= Description of the task =
Write out the stretch of lines below that begins at the line with "Women 18-24 50 Yard Freestyle" and ends at the line with "Washingt | 31.98 |", including both, exactly as given and nothing more.

= Supplied material =
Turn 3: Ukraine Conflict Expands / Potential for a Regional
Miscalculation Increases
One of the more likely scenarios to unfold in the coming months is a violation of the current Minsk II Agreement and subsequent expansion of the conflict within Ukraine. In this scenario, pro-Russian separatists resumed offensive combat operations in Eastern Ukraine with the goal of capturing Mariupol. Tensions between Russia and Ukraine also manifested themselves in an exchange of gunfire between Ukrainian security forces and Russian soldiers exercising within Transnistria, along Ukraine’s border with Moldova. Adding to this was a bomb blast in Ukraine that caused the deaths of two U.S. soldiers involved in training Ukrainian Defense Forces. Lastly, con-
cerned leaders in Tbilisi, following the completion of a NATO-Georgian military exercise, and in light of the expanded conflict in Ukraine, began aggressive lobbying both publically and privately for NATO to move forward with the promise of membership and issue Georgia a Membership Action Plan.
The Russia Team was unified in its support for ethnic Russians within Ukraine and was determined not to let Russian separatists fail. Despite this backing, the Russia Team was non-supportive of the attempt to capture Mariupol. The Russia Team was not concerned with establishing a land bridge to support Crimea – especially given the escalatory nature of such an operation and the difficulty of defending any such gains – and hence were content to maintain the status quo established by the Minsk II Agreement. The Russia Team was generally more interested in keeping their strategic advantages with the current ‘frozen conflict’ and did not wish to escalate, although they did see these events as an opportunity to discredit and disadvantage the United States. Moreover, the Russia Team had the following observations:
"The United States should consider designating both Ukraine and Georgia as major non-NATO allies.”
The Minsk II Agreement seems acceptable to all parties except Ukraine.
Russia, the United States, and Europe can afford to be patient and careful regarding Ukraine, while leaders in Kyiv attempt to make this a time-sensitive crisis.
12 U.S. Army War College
* * *
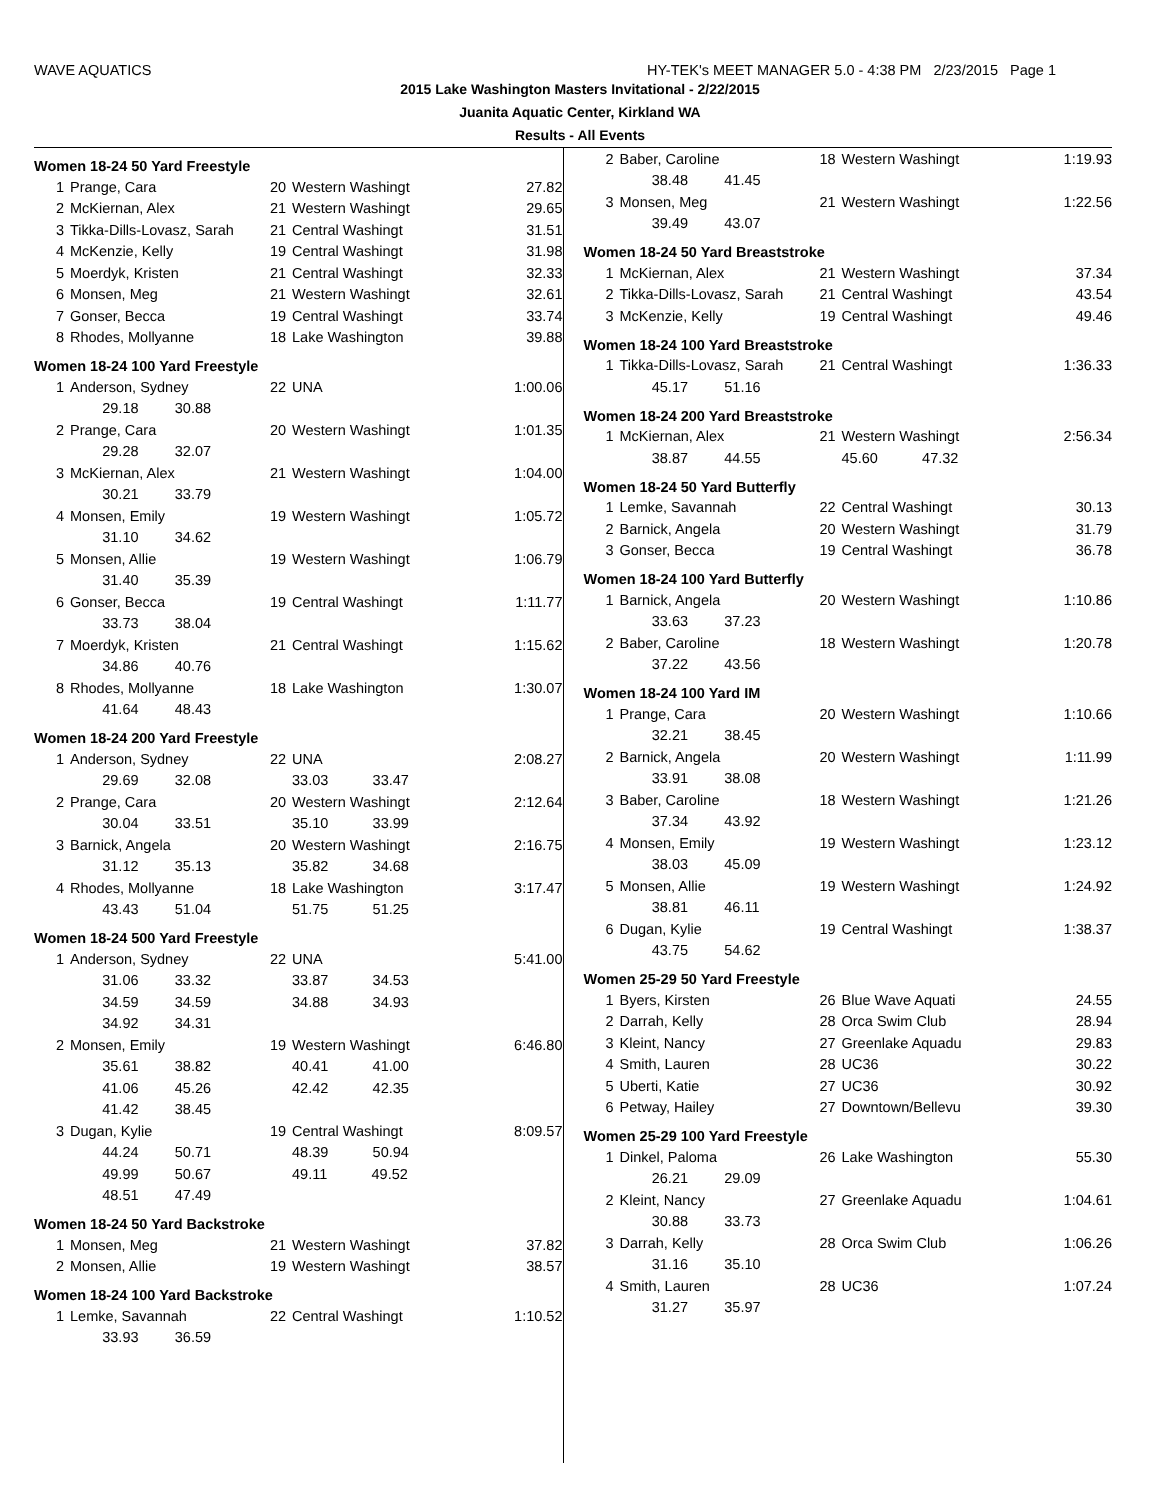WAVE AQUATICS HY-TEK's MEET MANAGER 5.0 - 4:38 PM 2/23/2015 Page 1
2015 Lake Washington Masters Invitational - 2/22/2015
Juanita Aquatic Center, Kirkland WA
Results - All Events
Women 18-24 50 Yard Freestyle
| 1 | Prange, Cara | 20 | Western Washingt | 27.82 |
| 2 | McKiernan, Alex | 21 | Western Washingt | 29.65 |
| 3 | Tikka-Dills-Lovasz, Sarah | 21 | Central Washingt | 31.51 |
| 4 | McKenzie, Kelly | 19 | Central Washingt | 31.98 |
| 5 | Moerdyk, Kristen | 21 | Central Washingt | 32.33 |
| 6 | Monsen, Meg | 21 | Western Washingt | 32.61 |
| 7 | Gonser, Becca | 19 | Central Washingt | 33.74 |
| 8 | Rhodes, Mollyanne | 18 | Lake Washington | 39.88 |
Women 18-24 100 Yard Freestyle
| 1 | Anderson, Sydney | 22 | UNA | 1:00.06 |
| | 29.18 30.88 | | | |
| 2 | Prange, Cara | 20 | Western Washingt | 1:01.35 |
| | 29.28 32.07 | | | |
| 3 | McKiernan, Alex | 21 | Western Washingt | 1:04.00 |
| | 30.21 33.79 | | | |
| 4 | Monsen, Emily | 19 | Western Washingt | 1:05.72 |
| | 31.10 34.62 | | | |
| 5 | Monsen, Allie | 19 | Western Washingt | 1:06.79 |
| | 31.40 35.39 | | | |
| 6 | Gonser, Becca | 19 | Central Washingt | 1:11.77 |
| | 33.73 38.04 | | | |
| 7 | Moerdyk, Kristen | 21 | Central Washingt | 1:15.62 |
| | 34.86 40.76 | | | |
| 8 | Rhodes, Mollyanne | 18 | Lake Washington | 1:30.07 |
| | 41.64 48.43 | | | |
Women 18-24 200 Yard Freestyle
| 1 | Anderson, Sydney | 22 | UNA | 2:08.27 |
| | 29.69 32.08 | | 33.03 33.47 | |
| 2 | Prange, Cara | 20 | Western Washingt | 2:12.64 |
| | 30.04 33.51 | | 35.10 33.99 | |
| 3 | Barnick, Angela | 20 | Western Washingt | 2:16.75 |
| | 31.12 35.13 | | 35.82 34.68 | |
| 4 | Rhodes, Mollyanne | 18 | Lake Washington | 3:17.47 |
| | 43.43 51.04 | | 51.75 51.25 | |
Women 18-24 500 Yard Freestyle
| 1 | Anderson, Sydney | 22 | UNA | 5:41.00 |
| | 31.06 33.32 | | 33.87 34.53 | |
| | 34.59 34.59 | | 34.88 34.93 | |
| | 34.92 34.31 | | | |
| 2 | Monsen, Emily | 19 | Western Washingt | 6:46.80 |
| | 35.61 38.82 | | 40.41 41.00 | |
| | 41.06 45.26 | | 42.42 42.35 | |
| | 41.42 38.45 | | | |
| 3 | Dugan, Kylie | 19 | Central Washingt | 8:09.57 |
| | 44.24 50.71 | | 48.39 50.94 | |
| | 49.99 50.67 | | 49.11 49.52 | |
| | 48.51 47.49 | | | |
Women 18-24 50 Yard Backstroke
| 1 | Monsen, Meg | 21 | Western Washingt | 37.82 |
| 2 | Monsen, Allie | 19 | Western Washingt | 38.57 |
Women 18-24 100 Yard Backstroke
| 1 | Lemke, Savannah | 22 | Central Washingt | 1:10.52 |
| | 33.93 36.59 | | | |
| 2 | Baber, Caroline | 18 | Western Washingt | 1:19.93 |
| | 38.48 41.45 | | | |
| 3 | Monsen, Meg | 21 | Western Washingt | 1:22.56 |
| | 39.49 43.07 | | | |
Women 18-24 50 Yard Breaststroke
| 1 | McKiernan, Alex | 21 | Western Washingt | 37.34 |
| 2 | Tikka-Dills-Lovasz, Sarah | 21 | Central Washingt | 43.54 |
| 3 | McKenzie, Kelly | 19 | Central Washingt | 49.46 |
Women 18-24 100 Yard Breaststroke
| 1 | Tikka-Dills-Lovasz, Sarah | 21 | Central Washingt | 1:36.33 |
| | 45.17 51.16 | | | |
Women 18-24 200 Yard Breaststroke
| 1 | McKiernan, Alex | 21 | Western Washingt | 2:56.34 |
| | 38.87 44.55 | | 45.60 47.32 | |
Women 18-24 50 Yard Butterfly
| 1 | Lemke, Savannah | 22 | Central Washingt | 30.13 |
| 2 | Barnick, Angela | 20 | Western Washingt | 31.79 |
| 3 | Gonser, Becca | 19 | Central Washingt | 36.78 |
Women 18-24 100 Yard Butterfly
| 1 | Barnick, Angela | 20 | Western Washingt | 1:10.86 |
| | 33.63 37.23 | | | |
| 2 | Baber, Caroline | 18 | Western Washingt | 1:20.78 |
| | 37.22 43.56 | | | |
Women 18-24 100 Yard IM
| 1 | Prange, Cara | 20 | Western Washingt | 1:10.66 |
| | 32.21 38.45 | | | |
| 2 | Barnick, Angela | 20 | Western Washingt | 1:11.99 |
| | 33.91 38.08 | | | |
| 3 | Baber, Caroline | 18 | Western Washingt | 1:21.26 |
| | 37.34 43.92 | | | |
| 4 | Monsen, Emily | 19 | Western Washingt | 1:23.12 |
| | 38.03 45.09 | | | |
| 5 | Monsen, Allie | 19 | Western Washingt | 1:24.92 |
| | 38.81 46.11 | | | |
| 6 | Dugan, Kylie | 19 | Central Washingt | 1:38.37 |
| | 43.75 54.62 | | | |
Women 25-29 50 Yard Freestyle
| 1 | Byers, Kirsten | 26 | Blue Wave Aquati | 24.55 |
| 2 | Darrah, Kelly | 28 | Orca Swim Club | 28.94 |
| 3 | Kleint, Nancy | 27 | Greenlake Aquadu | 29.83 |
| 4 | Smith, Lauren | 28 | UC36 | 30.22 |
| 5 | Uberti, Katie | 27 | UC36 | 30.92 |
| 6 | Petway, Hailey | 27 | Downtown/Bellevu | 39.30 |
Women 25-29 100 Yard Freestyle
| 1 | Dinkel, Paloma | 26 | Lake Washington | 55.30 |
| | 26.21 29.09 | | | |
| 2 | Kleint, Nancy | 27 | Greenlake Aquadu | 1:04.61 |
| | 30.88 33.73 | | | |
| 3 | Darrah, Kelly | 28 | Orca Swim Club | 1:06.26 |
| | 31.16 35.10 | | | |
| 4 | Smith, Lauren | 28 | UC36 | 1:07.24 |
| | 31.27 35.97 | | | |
==
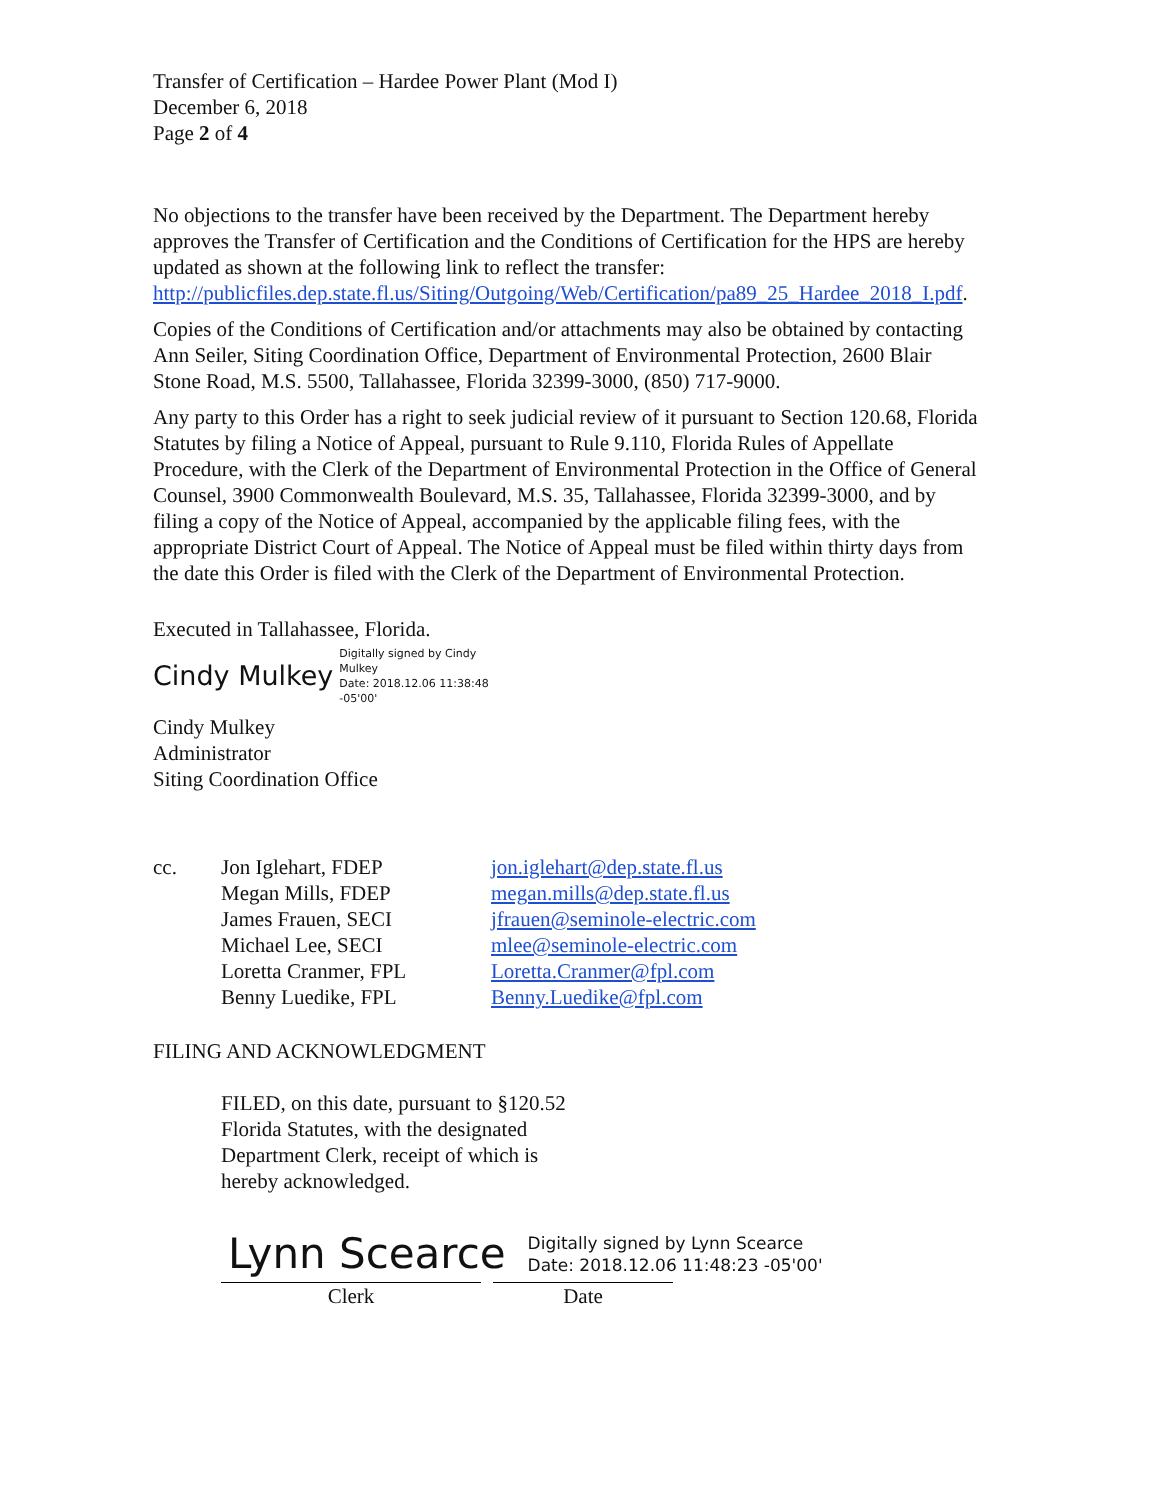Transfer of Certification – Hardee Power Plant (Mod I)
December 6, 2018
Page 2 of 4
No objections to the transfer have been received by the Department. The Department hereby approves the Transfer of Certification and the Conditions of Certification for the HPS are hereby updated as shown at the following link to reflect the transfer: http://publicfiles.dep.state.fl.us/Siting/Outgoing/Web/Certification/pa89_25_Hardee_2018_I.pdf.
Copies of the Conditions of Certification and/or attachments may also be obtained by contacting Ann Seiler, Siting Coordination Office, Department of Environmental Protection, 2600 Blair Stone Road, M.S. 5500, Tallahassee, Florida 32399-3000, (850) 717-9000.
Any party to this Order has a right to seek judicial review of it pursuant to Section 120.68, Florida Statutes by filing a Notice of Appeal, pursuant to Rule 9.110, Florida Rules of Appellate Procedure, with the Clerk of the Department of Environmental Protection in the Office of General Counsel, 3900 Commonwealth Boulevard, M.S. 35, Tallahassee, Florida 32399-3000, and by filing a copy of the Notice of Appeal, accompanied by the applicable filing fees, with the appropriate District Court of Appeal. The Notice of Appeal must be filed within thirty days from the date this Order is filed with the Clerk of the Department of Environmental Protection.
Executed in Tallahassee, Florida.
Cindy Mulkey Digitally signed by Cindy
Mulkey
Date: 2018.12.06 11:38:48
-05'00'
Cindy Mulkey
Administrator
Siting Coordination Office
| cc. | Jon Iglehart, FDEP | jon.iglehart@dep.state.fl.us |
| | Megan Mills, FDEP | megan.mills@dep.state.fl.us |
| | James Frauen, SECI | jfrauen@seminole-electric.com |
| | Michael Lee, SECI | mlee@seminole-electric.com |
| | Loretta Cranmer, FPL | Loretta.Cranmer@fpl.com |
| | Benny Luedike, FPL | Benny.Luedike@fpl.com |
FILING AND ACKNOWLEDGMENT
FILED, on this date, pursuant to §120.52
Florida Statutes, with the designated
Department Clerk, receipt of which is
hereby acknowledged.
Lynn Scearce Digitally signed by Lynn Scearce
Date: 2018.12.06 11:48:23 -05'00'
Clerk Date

= Solution for this problem =
Women 18-24 50 Yard Freestyle
| 1 | Prange, Cara | 20 | Western Washingt | 27.82 |
| 2 | McKiernan, Alex | 21 | Western Washingt | 29.65 |
| 3 | Tikka-Dills-Lovasz, Sarah | 21 | Central Washingt | 31.51 |
| 4 | McKenzie, Kelly | 19 | Central Washingt | 31.98 |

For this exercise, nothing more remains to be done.